Trade deficits can be a good or bad for an economy, but trade surpluses can also be a good or a bad sign. Even a trade balance of zero meaning that a nation is neither a net borrower nor lender in the international economy can be either positive or negative.
Components of a National Account Balance
· Goods
· Services
· Income receipts and payments
· Unilateral transfers
In the past it was common to track the physical items that were transported by air, ocean or ground between countries as a way of measuring the balance of trade. This measurement is called the merchandise trade balance. In most high-developed economies, goods make up less than half of a country’s total production, while services compose more than half. The last two decades have seen a surge in international trade in services, fueled by technological innovation in telecommunications and computers that made it possible to export or import services like telephone answering service, financial, law, advertising, management consulting, software, construction engineering, and product design among others. Most world trade still is in the form of goods rather than services, and the merchandise trade balance is still posted by governments and reported by newspapers. In economic analysis, however, one must rely on broader measures such as the balance of trade or the current account balance which includes other international flows of capital and foreign aid.
Overall trade in services is still relatively small compared to trade in goods, the importance of services has expanded substantially over the last few decades.
In reference to the third component of the current account balance, labeled “income payments,” it accounts for the money received by U.S. financial investors on their foreign investments and payments to foreign investors who had invested their funds in the U.S. The reason for including this money on foreign investment in the total measure of trade, along with goods and services, is that, from an economic perspective, income is just another economic transaction as equivalent to the shipments of cars or wheat or any other commodity.
The last item of the current account balance is the unilateral transfers of funds, which are payments made by government, private charities, or individuals where money is sent abroad without any link to merchandise or service. Foreign aid or military assistance to other countries qualifies in this category, as does it spending for charities of poverty or social programs.
When a person from the United States spends money overseas, it is also counted in this category. The current account balance considers these unilateral payments as imports, because they involved a stream of payments leaving the country.

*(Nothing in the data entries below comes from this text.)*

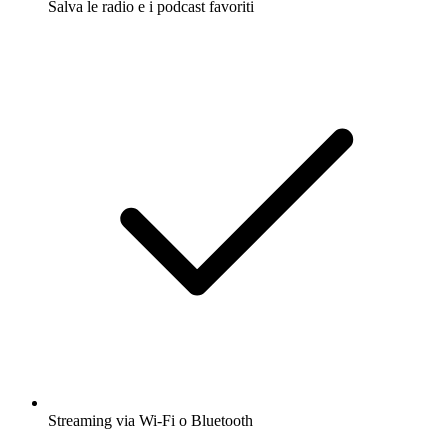
Salva le radio e i podcast favoriti
Streaming via Wi-Fi o Bluetooth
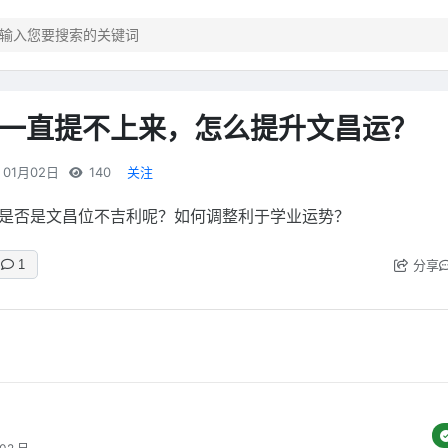
一直提不上来，怎么提升文昌运？
01月02日
140
关注
是否是文昌位不吉利呢？如何调整利于学业运势？
分享
1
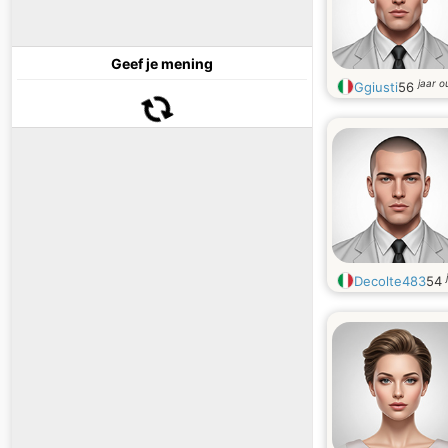
Geef je mening
jaar o
Ggiusti
56
Decolte483
54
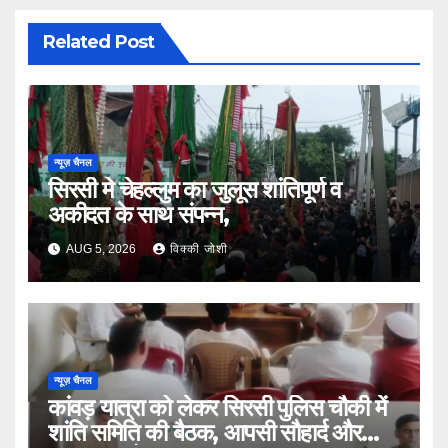
Related Post
न्यूज़ चैनल
सिरसी मे चेहल्लुम का जुलूस शांतिपूर्ण व
अकीदत के साथ संपन्न,
AUG 5, 2026
विक्की जोशी
न्यूज़ चैनल
कांवड़ यात्रा को लेकर सिरसी पुलिस चौकी में
शांति समिति की बैठक, आपसी सौहार्द और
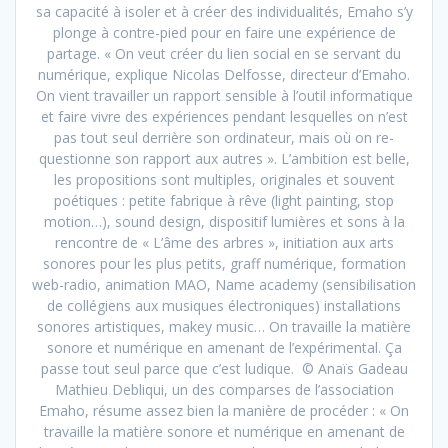
sa capacité à isoler et à créer des individualités, Emaho s’y
plonge à contre-pied pour en faire une expérience de
partage. « On veut créer du lien social en se servant du
numérique, explique Nicolas Delfosse, directeur d’Emaho.
On vient travailler un rapport sensible à l’outil informatique
et faire vivre des expériences pendant lesquelles on n’est
pas tout seul derrière son ordinateur, mais où on re-
questionne son rapport aux autres ». L’ambition est belle,
les propositions sont multiples, originales et souvent
poétiques : petite fabrique à rêve (light painting, stop
motion…), sound design, dispositif lumières et sons à la
rencontre de « L’âme des arbres », initiation aux arts
sonores pour les plus petits, graff numérique, formation
web-radio, animation MAO, Name academy (sensibilisation
de collégiens aux musiques électroniques) installations
sonores artistiques, makey music… On travaille la matière
sonore et numérique en amenant de l’expérimental. Ça
passe tout seul parce que c’est ludique. © Anaïs Gadeau
Mathieu Debliqui, un des comparses de l’association
Emaho, résume assez bien la manière de procéder : « On
travaille la matière sonore et numérique en amenant de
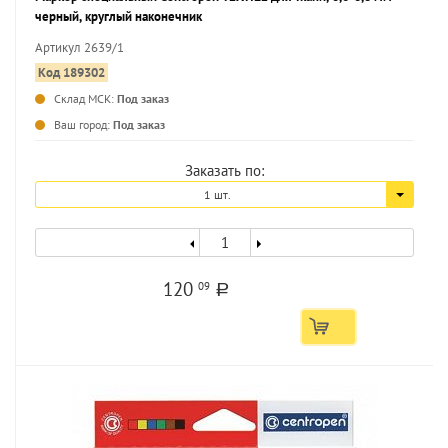
черный, круглый наконечник
Артикул 2639/1
Код 189302
Склад МСК:
Под заказ
Ваш город:
Под заказ
Заказать по:
1 шт.
120
09
a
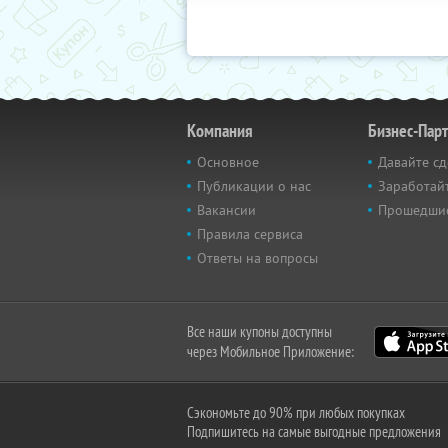
Компания
Бизнес-Пар
Основное
Давайте сд
Публикации о нас
Заработайт
Вакансии
Прошедши
Правила сервиса
Ответы на вопросы
Все наши купоны доступны
через Мобильное Приложение:
Сэкономьте до 90% при любых покупках
Подпишитесь на самые выгодные предложения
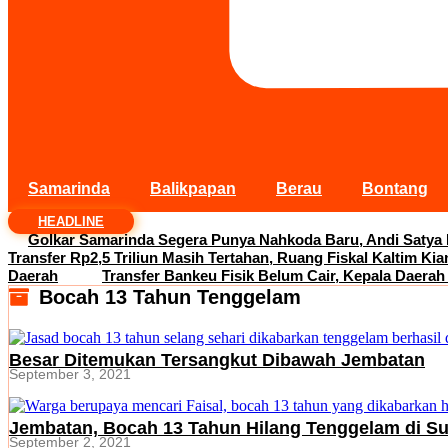
Samarinda
Balikpapan
Berau
Bontang
HEADLINE
Golkar Samarinda Segera Punya Nahkoda Baru, Andi Satya
Transfer Rp2,5 Triliun Masih Tertahan, Ruang Fiskal Kaltim Kia
Daerah
Transfer Bankeu Fisik Belum Cair, Kepala Daerah
Bocah 13 Tahun Tenggelam
Besar Ditemukan Tersangkut Dibawah Jembatan
September 3, 2021
Jembatan, Bocah 13 Tahun Hilang Tenggelam di S
September 2, 2021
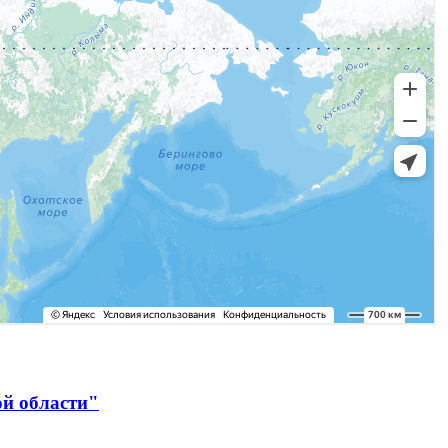
ой области"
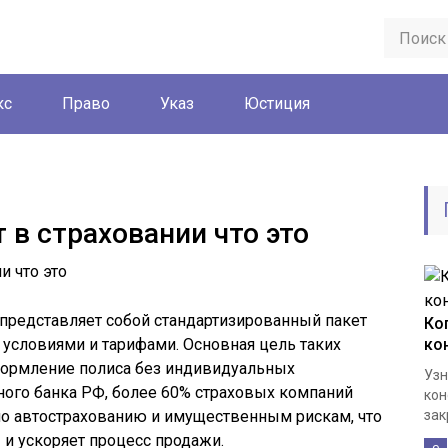
кс
Право
Указ
Юстиция
 в страховании что это
представляет собой стандартизированный пакет
Ко
условиями и тарифами. Основная цель таких
ко
формление полиса без индивидуальных
Узн
ного банка РФ, более 60% страховых компаний
кон
о автострахованию и имущественным рискам, что
зак
и ускоряет процесс продажи.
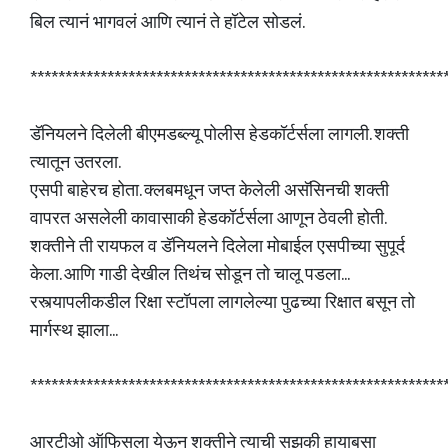
बिल त्यानं भागवलं आणि त्यानं ते हॉटेल सोडलं.
***********************************************************
डॅनियलने दिलेली बीएमडब्ल्यू पोलीस हेडकॉर्टर्सला लागली. शक्ती
त्यातून उतरला.
एसपी बाहेरच होता. क्लबमधून जप्त केलेली असॅसिनची शक्ती
वापरत असलेली कावासाकी हेडकॉर्टर्सला आणून ठेवली होती.
शक्तीने ती रायफल व डॅनियलने दिलेला मोबाईल एसपीच्या सुपूर्द
केला. आणि गाडी देखील तिथंच सोडून तो चालू पडला...
रस्त्यापलीकडील रिक्षा स्टॉपला लागलेल्या पुढच्या रिक्षात बसून तो
मार्गस्थ झाला...
***********************************************************
आरटीओ ऑफिसला येऊन शक्तीने त्याची सुझुकी हायाबुसा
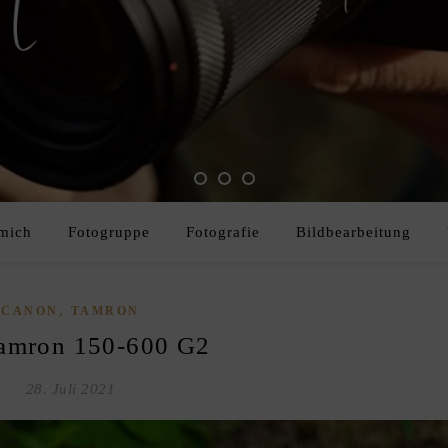
mich
Fotogruppe
Fotografie
Bildbearbeitung
,
CANON
TAMRON
amron 150-600 G2
28. Juli 2021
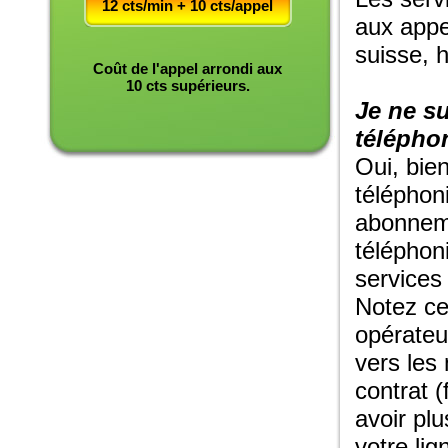
12 cts/min + 10 cts/appel
aux appe
suisse, 
Coût de l'appel arrondi aux
10 cts supérieurs.
Je ne su
télépho
Oui, bie
téléphon
abonneme
téléphon
services 
Notez ce
opérateu
vers les
contrat (
avoir plu
votre lig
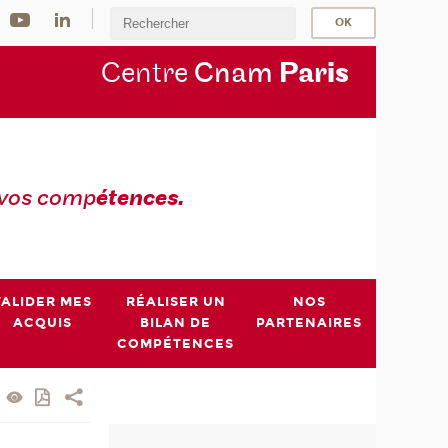
Centre
Cnam
Par
is
 vos comp
étences.
VALIDER MES
RÉALISER UN
NOS
ACQUIS
BILAN DE
PARTENAIRES
COMPÉTENCES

Public opinion regarding trade deficits and surpluses might change if we the review the labels if for instance a trade deficit is called obtaining foreign direct investment and trade surplus renamed investing abroad the negative connotations of labels can be dispensed with. The relationships between trade flows of merchandise, services and flows of international payments must be clearly understood because these relationships are about the causes, benefits, and risks of different kinds of trade balances.
For example the United States exports 14% of GDP while Germany exports about 50% of its GDP.
What are the consequences?
It indicates that Germany has a higher level of trade than the United States whilst the United States has a large domestic economy so its internal trade is voluminous. As a result a large economy tends to have lower levels of international trade and it has little impact on its trade imbalance. Moreover, an imbalance between domestic investment by government and private sector contrasted with national saving will always lead to a trade imbalance, but has little to do with the level of trade.